(Stored data)
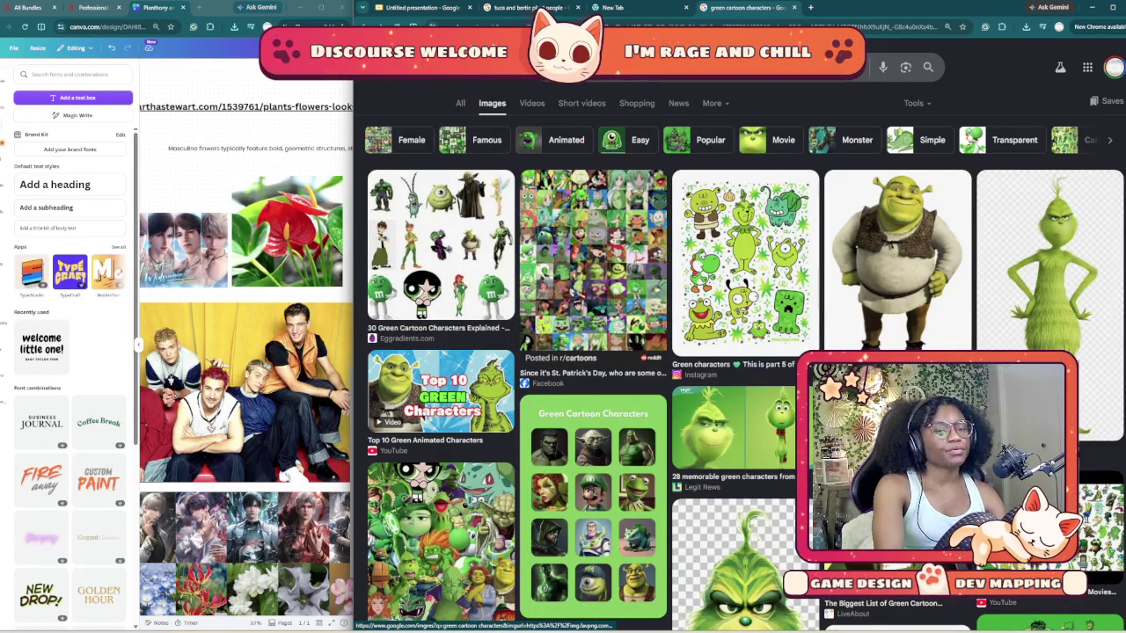
scroll(598, 352, "down", 3)
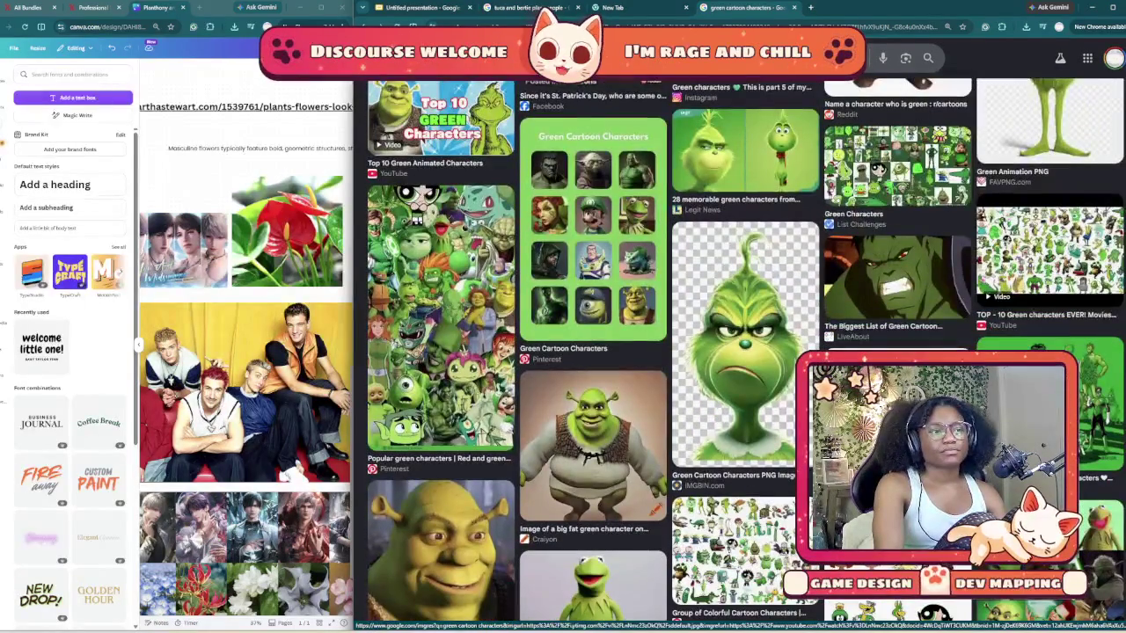
scroll(746, 352, "down", 1)
scroll(746, 352, "down", 1)
scroll(746, 352, "down", 1)
scroll(746, 352, "down", 1)
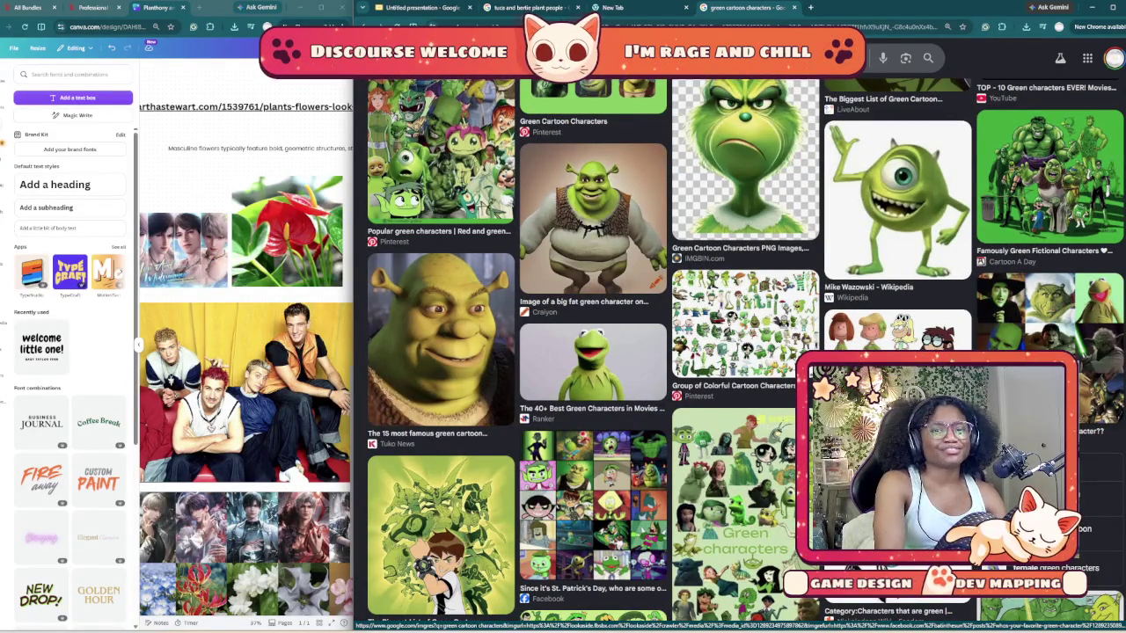
scroll(746, 352, "down", 3)
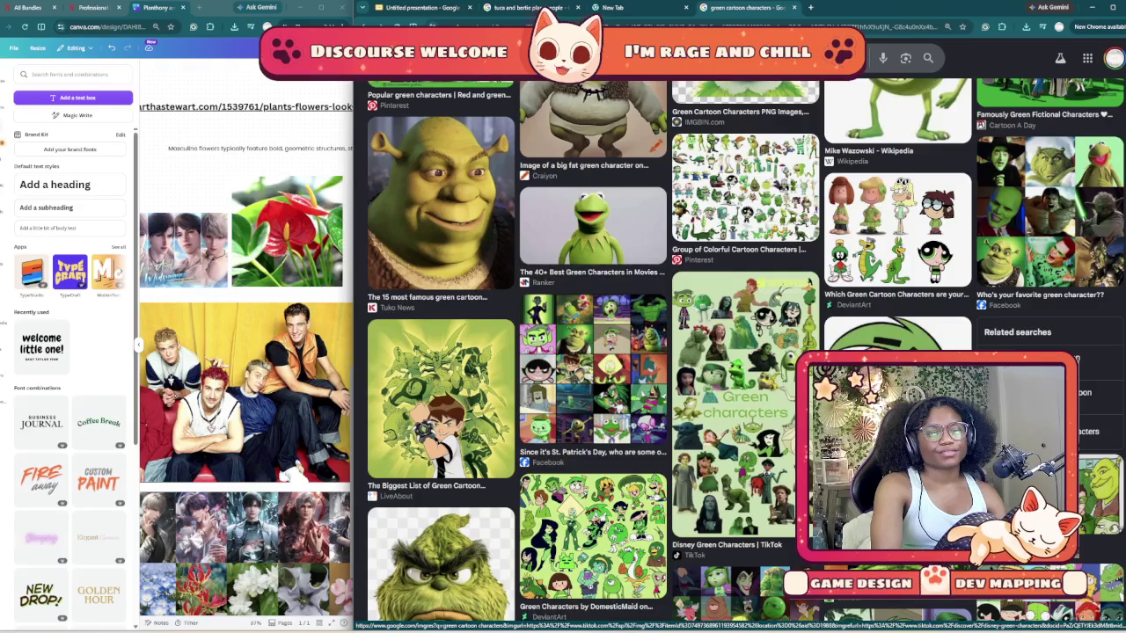
left_click(744, 405)
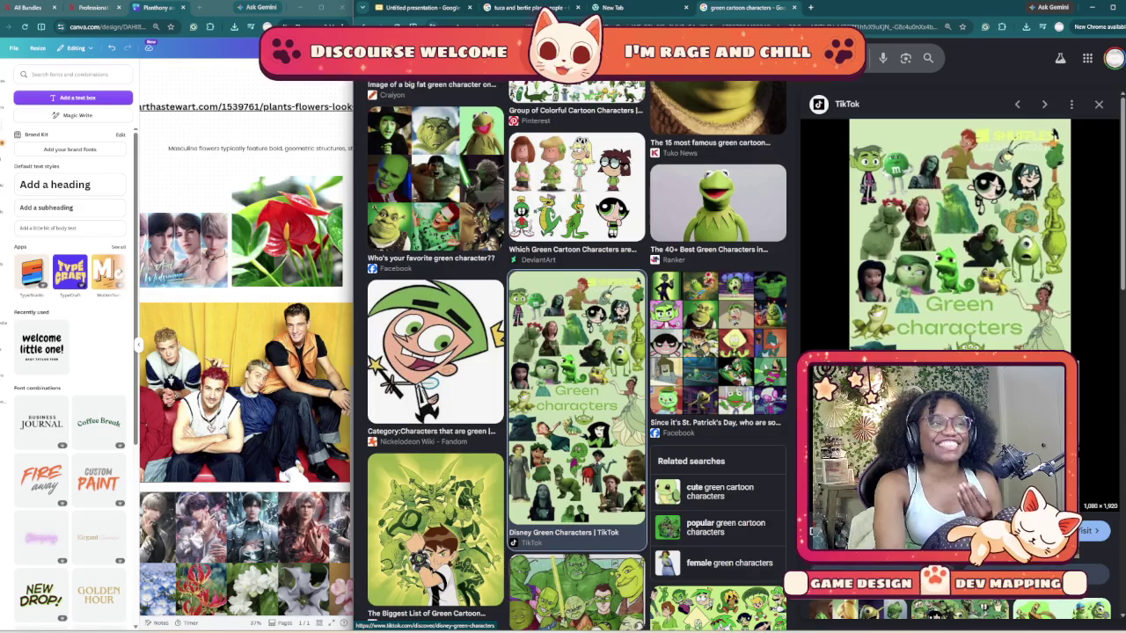
scroll(577, 396, "down", 1)
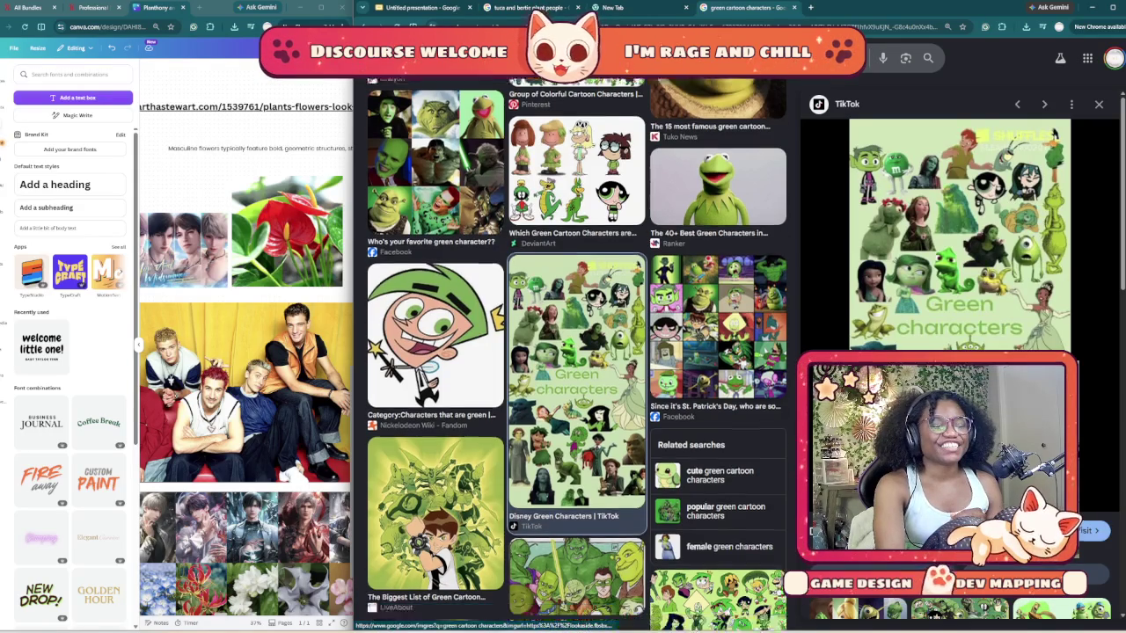
scroll(576, 396, "down", 2)
scroll(577, 396, "down", 2)
scroll(576, 396, "down", 2)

▶ _TASK OBJECTIVE_:
All of the records should be set down exactly, minus the pictures they hold.

▶ _ANSWER TO THE PROBLEM_:
scroll(598, 352, "down", 3)
scroll(746, 352, "down", 1)
scroll(746, 352, "down", 1)
scroll(746, 352, "down", 1)
scroll(746, 352, "down", 1)
scroll(746, 352, "down", 3)
left_click(744, 405)
scroll(577, 396, "down", 1)
scroll(576, 396, "down", 2)
scroll(577, 396, "down", 2)
scroll(576, 396, "down", 2)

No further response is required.